→ Tasks to perform
1) In the piece below on what charities can learn about leadership, who gave the account of turning around an organization by modeling "servant leadership"?
2) Carry on the piece on what charities can learn about leadership, beginning right after its final sentence.

Extract provided section start

What charities can learn about leadership from their service users’ experiences.

Last week I went to an inspiring seminar at CASS Business School, hosted by the Centre for Charity Effectiveness (www.cass.city.ac.uk/cce/newsevents/ CharityTalks)  Jon Barrick, CEO of The Stroke Association (www.stroke.org.uk), gave a passionate account of how he had achieved a remarkable turn-around in the organisation by modelling “servant leadership”. His approach squared well with my human relations thinking: that the duty of leaders is to engage staff and enable them to take up the full positive authority of their roles.

Andrew Forrest, Visiting Fellow, then gave a wonderful accessible academic presentation: he put servant leadership into the wider context of other recent leadership models. Andrew suggests that current leadership theory has moved on from the previous framework of “Transformational Leadership”.  A new wave of leadership writing might be grouped under the banner of “Liberating leadership”, to include ideas about:

  • Servant Leadership* – Earn the right to lead.
  • Values-Based Leadership – Encourage ownership of core values, and people will take intelligent decisions based on these.
  • Emotional Intelligence – Develop capacity to experience, recognise and think about feelings, in order to attend to these in the workplace.
  • Complexity – Work with the fluid, dynamic nature of organisational systems.
  • Authenticity – Disclose more of yourself and be seen as a fully rounded individual.
  • Followership – Attend to followers and their needs – they are more important to leaders than vice versa.
  • Storytelling – Make conversations real, share knowledge, reinforce the organisational mission.

The common element of Liberating Leadership is a values-driven, transparent, human (“authentic”) leadership that relinquishes control through extensive delegation and consultation in a flat organisational structure. There is a high degree of direct contact between the leaders and followers – with the leader attentive to the best ways of removing obstacles so as to enable people to excel in their work roles. Liberating leadership aims to unlock talent, share knowledge, and reward learning.

It was exciting to see this presentation in a voluntary sector context, because I think that at its best the voluntary sector is the natural home of liberating leadership. The sector already champions a form of liberating leadership in its delivery of services to its beneficiaries – it places service users at the heart of the organisational experience. Many charities also adopt aspects of liberating leadership in their radical nurturing of volunteers.

Extract provided section end
Dataset entries section start

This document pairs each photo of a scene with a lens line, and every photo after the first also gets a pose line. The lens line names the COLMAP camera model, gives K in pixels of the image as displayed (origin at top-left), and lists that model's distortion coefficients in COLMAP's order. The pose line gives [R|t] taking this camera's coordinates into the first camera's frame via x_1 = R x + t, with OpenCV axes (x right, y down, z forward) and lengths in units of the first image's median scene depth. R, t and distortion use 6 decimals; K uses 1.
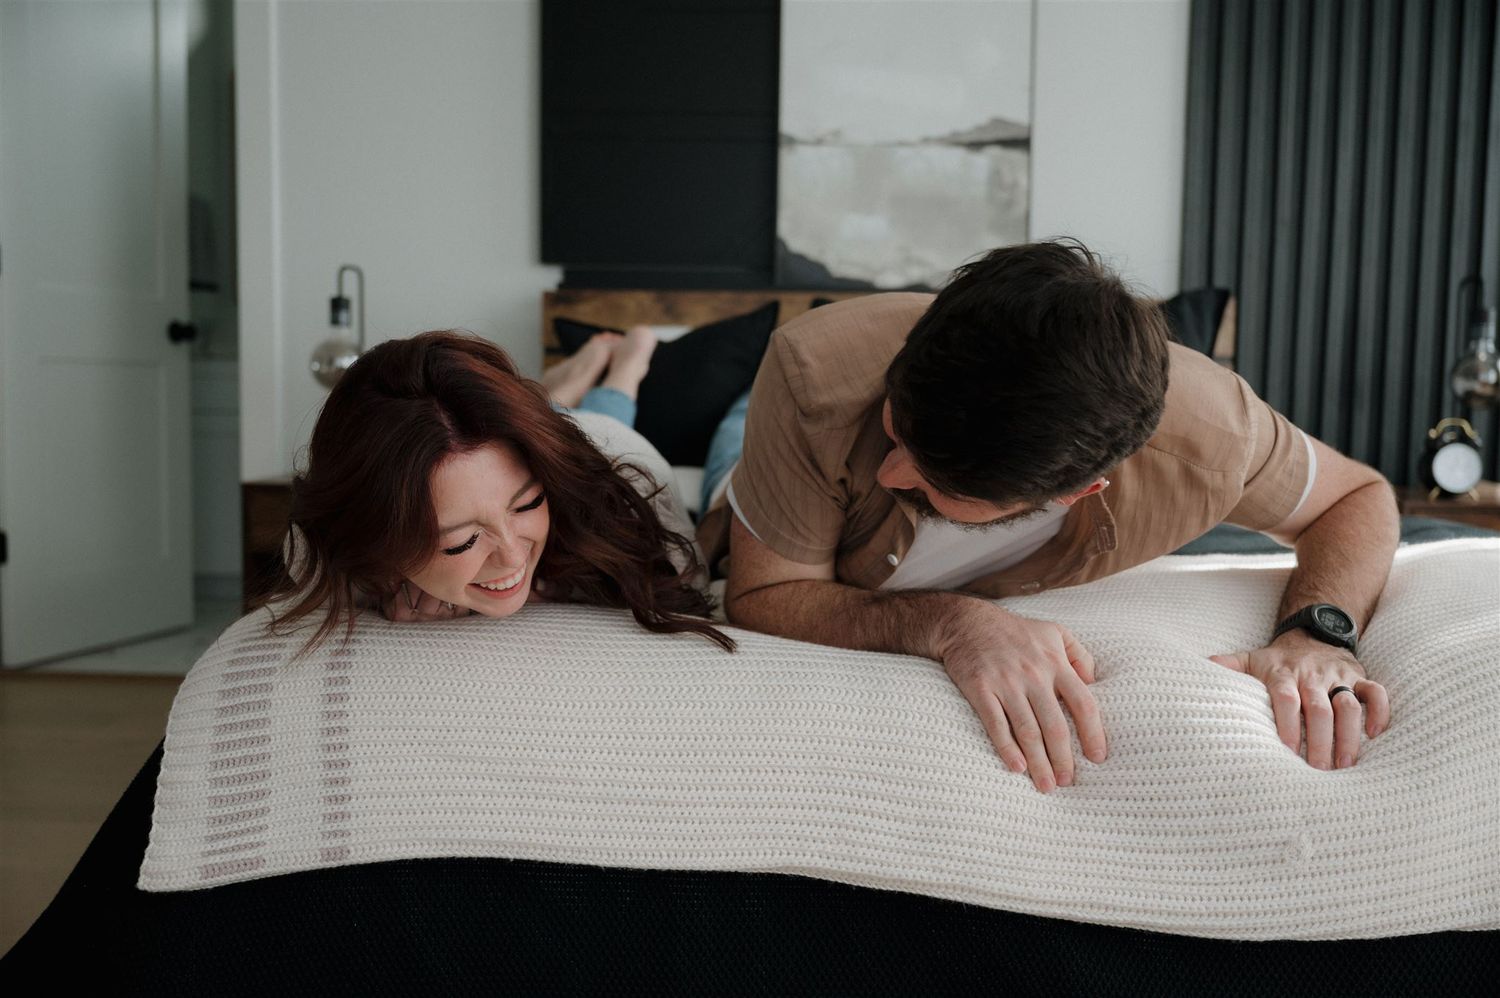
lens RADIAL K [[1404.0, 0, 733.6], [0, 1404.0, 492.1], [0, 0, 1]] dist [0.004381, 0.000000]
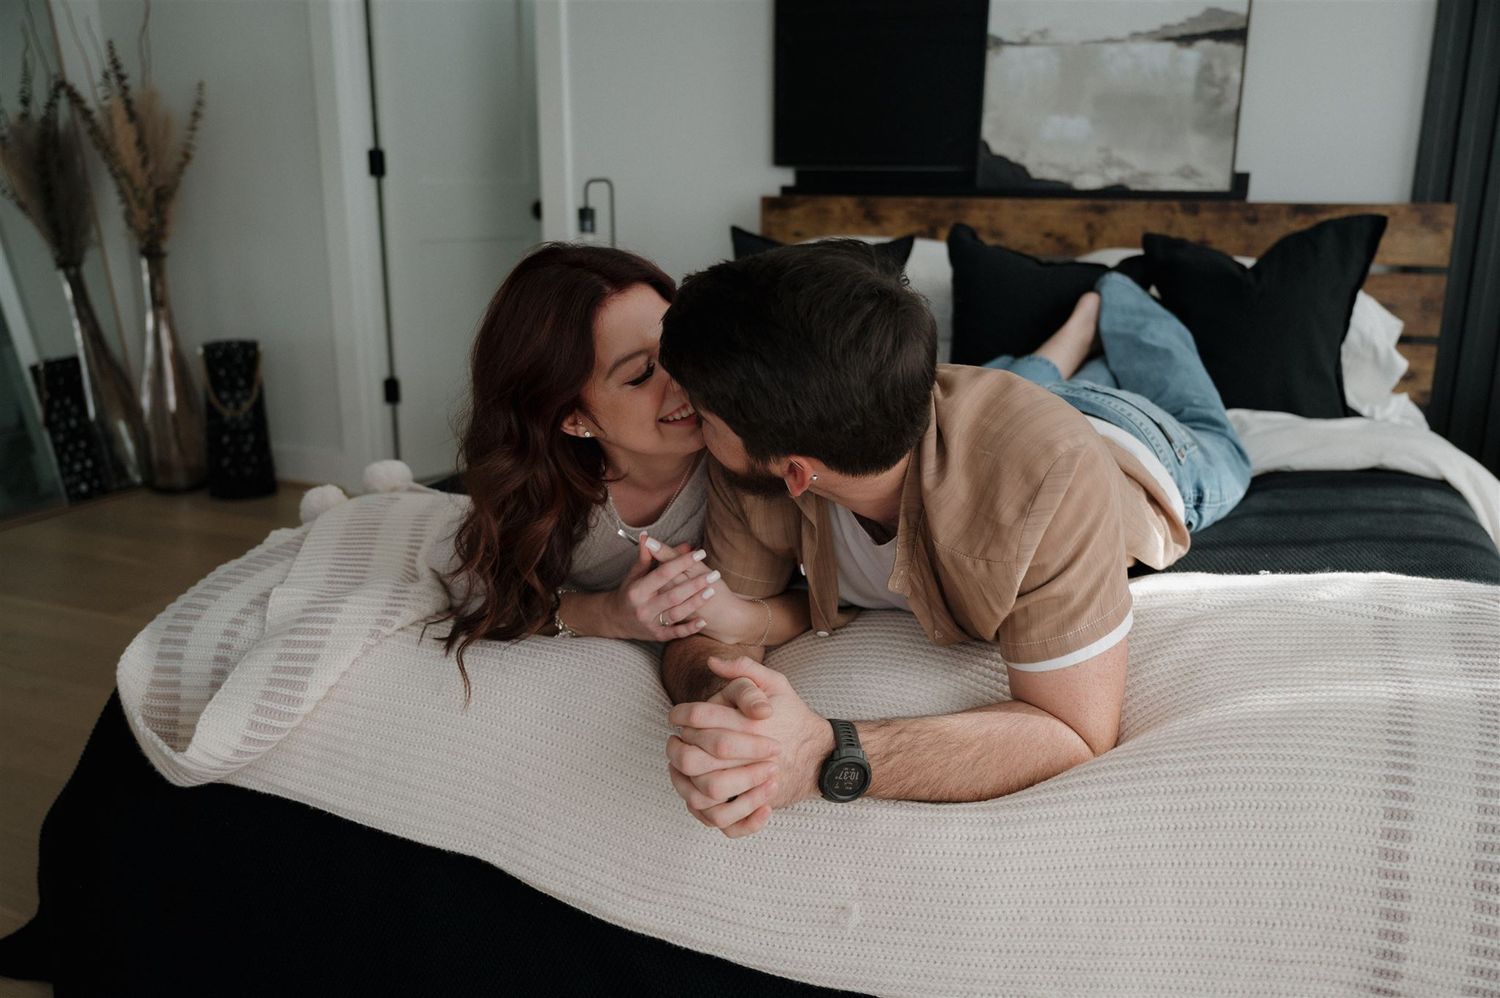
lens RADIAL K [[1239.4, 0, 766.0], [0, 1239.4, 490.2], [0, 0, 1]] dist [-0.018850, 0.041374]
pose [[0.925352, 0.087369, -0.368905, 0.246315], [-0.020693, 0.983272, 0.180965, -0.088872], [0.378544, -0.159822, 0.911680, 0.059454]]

Dataset entries section end
Dataset entries section start

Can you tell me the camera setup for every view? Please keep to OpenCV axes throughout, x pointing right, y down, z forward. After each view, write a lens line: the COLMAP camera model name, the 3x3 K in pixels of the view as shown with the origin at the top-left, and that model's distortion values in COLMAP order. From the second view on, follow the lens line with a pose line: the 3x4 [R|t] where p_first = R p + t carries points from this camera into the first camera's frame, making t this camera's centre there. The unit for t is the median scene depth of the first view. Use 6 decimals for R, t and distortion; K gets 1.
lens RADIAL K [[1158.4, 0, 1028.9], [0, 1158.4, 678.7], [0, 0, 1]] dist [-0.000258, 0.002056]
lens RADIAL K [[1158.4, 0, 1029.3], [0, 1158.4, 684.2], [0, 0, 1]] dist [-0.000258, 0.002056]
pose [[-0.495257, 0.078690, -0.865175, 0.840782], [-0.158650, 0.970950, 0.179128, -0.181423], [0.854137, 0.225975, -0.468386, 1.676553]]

Dataset entries section end

→ Answers
1) Jon Barrick, CEO of The Stroke Association.

2)
The challenge for voluntary organisations is to transplant this existing framework of user and volunteer empowerment, and to extend it into their relationships with staff. If organisational leaders want their staff to go that extra mile – want staff to strive to bring out the best in the service users – then leaders have to model this same approach themselves by bringing out the best in their staff.

The Best and Worst of Service User Experiences

I say that at its best the voluntary sector is the natural home of Liberating Leadership, because, understandably, at its worst, circumstances conspire to make the sector the most unlikely home of such leadership. When voluntary organisations grapple with hand-to-mouth funding, uncertain futures, and client trauma, this can foster a deeply insecure culture in which staff are pressured to stretch themselves beyond sustainable limits, and think they have to sacrifice their wellbeing for the organisational cause. (Similar dynamics happen in over-stretched public sector services too, where leadership can get very bullish.)

There is a deeper reason why I argue so forcefully for Liberating Leadership in the voluntary (and public) sectors:  One of the most fascinating phenomena that occurs when care organisations come under this sort of extreme pressure, is that the staff and volunteers tend to mirror the distressed behaviours of their service users.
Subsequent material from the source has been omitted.